Wie klingt es also, wenn die Meeressäuger zum Beispiel ihre Gefühle beschreiben? »Empathie, Freude, Liebe, Angst, Trauer: Wir haben komplexe Gemütsbewegungen vielleicht nicht erfunden, aber sie durchdringen uns. […] Freude lässt uns das Leben genießen. Ängste machen uns wachsam. Trauer verbindet die Mitglieder einer Gemeinschaft miteinander.« Oder wenn sie Einblicke in ihre Kommunikation geben? »Die akustische Welt hält uns nicht nur zusammen, sie gibt uns auch Identität. Jede Wal- und Delfinart hat eigene Laute, verwendet und kombiniert bestimmte Frequenzen, besitzt einen eigenen Kommunikationsrhythmus. […] Natürlich erkennen wir uns untereinander auf Anhieb an unserer jeweiligen Tonlage. Die Nuancen erlauben sogar die Unterscheidung spezifischer Populationen oder Gruppen.«
Ein Gespür für Wale
Fabian Ritter forscht seit mehr als drei Jahrzehnten über Wale und Delfine und setzt sich für den Schutz dieser Tiere und ihrer Lebensräume ein. Sein umfangreiches Wissen ist in jeder Zeile des Buchs zu spüren. Alles, was er den Walen und Delfinen an Eigenschaften oder Verhaltensweisen zuschreibt, belegt er durch wissenschaftliche Quellen. Gleichwohl könnte man kritisieren, dass manchen Formulierungen doch etwas zu viel Pathos innewohnt, dass die Erzählweise die Tiere vermenschlicht. Doch Literatur ist immer auch Kunst – und unter dieser Prämisse sollte man dieses Werk bewerten.

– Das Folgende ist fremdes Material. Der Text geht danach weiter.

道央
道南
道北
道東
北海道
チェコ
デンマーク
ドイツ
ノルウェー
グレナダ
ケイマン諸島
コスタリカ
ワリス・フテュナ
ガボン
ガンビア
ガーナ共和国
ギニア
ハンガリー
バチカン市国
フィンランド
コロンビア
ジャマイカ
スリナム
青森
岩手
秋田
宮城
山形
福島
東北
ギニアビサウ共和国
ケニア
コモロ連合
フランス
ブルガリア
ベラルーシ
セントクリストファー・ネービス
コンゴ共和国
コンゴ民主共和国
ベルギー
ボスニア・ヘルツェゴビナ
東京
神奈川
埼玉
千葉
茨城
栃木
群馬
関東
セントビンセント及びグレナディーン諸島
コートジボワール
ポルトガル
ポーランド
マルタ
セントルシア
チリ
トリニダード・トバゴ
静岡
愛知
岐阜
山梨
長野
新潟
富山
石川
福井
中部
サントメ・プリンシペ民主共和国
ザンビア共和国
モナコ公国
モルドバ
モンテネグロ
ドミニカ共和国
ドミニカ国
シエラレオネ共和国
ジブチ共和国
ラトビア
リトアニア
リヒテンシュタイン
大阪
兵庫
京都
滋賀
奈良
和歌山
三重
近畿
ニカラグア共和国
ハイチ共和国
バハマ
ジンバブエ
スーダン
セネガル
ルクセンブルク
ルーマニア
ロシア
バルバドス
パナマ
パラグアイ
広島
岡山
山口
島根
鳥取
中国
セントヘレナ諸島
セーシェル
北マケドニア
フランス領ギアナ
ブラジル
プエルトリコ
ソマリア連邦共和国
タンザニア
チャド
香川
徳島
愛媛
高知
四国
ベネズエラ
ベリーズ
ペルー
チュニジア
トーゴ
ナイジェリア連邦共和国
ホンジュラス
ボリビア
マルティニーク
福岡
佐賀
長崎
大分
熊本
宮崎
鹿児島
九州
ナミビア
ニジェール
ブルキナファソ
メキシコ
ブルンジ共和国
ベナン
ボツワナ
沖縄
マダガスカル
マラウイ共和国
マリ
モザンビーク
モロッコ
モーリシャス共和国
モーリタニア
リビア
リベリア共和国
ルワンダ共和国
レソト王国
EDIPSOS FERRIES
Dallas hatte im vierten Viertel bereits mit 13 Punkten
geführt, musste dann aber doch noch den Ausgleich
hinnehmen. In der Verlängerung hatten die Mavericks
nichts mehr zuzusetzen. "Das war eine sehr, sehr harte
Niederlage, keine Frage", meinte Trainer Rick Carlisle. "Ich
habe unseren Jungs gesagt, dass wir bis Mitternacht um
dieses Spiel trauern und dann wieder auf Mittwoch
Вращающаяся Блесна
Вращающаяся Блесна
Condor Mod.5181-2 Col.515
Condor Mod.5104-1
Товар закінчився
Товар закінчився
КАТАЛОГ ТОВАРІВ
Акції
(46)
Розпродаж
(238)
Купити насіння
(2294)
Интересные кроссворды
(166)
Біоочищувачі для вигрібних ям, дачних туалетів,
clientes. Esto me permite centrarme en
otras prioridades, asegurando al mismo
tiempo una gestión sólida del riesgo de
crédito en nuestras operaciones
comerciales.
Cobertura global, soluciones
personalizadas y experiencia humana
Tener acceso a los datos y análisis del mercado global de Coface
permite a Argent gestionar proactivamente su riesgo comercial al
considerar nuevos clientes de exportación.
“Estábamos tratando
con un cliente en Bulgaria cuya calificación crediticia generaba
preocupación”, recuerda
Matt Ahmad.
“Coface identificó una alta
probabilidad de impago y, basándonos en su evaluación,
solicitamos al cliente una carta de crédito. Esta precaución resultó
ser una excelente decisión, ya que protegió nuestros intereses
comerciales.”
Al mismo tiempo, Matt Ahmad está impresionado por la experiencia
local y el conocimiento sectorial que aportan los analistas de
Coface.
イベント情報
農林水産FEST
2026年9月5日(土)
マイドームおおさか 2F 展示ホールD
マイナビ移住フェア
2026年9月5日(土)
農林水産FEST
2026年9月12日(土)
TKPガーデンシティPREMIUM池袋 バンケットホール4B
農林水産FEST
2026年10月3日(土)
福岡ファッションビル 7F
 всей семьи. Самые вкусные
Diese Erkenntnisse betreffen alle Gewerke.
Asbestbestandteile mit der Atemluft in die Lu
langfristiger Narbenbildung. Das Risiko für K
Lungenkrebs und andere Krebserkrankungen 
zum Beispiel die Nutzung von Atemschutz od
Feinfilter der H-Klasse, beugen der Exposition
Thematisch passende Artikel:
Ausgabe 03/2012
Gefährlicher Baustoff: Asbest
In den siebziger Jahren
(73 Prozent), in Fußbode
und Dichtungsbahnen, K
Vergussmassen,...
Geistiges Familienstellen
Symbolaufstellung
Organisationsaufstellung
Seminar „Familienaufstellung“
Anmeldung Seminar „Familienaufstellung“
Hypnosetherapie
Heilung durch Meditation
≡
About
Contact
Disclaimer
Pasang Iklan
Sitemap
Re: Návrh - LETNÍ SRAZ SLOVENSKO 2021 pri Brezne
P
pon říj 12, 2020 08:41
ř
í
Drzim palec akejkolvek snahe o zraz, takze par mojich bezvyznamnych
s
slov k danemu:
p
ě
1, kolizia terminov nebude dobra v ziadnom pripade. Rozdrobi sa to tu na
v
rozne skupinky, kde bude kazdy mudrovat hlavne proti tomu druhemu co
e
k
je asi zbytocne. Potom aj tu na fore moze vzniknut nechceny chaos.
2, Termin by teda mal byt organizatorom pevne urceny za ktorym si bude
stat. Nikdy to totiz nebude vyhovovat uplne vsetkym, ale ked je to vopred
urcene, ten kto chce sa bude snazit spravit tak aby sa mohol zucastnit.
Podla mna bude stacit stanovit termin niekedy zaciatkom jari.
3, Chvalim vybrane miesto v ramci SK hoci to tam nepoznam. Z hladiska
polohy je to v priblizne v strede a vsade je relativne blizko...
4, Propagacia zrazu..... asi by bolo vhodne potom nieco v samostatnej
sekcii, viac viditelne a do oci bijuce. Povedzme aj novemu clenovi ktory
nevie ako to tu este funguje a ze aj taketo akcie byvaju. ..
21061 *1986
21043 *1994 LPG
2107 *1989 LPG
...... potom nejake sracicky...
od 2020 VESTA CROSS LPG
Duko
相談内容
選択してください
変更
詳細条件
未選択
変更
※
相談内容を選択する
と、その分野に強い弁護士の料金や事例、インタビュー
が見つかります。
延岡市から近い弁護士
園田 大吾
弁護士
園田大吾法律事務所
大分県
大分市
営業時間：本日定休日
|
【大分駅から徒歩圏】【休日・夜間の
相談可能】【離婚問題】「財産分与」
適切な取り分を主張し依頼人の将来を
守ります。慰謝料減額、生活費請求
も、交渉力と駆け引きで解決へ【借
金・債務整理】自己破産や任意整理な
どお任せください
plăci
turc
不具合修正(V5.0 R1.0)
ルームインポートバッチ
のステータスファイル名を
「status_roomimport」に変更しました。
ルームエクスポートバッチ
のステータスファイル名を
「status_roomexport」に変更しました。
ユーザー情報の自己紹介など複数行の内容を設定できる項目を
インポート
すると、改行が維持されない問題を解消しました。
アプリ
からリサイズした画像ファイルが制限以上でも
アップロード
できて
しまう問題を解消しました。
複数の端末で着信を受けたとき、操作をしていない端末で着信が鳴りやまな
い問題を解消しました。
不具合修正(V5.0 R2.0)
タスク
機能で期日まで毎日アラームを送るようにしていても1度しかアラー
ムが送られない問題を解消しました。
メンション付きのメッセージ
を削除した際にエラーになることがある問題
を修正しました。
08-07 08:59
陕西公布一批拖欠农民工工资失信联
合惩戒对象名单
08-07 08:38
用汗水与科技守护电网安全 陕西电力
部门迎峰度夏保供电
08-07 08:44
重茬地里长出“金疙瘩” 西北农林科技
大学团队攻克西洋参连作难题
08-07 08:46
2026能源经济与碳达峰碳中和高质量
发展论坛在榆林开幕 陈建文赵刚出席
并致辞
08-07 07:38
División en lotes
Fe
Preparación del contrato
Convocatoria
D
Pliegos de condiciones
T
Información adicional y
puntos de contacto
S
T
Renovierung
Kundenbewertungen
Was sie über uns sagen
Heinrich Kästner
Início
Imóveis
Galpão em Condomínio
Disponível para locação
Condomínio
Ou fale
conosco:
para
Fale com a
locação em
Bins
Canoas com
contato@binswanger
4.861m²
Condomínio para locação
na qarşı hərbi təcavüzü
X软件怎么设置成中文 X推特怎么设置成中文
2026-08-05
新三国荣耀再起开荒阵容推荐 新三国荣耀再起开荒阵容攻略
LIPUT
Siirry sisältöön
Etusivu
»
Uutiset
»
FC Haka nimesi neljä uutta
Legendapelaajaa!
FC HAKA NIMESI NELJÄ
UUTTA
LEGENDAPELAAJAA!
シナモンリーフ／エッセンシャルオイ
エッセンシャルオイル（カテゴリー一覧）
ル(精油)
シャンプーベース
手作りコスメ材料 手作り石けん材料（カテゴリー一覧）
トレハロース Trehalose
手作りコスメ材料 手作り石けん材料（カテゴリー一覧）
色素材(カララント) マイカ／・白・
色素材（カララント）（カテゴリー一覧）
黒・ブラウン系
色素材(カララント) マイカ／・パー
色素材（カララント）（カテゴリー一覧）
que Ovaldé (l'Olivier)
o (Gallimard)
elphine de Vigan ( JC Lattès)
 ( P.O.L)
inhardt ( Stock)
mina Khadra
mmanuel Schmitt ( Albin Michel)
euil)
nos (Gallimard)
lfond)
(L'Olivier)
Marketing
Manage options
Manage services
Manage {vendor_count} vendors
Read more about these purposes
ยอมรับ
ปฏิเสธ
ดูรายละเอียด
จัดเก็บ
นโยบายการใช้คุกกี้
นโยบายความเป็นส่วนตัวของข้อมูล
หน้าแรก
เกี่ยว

Dem Autor geht es nicht darum, das Erleben eines Wals völlig realitätsgetreu und in jedem Detail mit wissenschaftlicher Präzision abzubilden. Er sieht sich als »Vermittler zwischen der aquatisch-ozeanischen Welt und der terrestrischen«. Das, was er niedergeschrieben habe, hätten ihm die Tiere über viele Jahre erzählt. Freilich können Menschen die Walgesänge nicht verstehen. Sie können die Echoortung nicht fühlen. Und selbstverständlich können sie niemals denken wie ein Wal. Das weiß Ritter. Dennoch können wir uns darum bemühen, ein Gefühl dafür zu bekommen, wer und was diese Lebewesen sind, können versuchen, uns der Realität der Tiere so weit wie möglich anzunähern. Und viel näher als mit diesem Buch werden wir es momentan wohl kaum schaffen.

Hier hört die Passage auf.